CW: Definitely, I’m really tired of non-tangible digital films being the final product of animation. It’s not very lucrative or exciting. I’m trying to switch tracks and make the source of the animation the product, and the resulting film just a byproduct. So using other forms of artmaking like ceramics, painting, printmaking, to generate animated sequences is one of the areas of focus where my interests have branched to.
MM: You’ve been making and sharing animation online for about a decade. Do you think the current platforms for sharing animation are sustainable for the future?
CW: It’s sort of a discussion point that branches off in a million directions. Do we keep watching media on screens, do we all wear a neural-net in our head that enhances augmented reality, can ideas be shared telepathically, etc. My initial assumption is that the way we consume media in the future will be drastically different than it is now. So will the way we create. It’s hard to imagine what platforms like youtube or Vimeo will morph and evolve into as technology advances. Ideally, I’d like to see a new type of platform come around. Something crowdsourced and organic, partitioned between every user.
MM: The majority of your films seem to be in conversation with flora and fauna in some way. Is nature a primary source of inspiration for you?

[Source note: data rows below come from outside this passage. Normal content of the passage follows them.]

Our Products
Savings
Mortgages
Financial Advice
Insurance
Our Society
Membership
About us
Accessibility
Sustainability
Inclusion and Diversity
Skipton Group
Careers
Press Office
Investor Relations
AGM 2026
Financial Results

CW: Yeah, I have this whole theory on how ideas are generated from observation of matter. Plants and animals are really powerful forms, and for me personally, are the best aspect of life. Everything you need to know can be observed from them.
MM: What’s next for you, and are you currently working on anything new?
CW: Well, I’m chasing a teaching career on the east coast and still making animations. A couple of bigger projects in the works to look out for down the road as well. All in all still staying productive.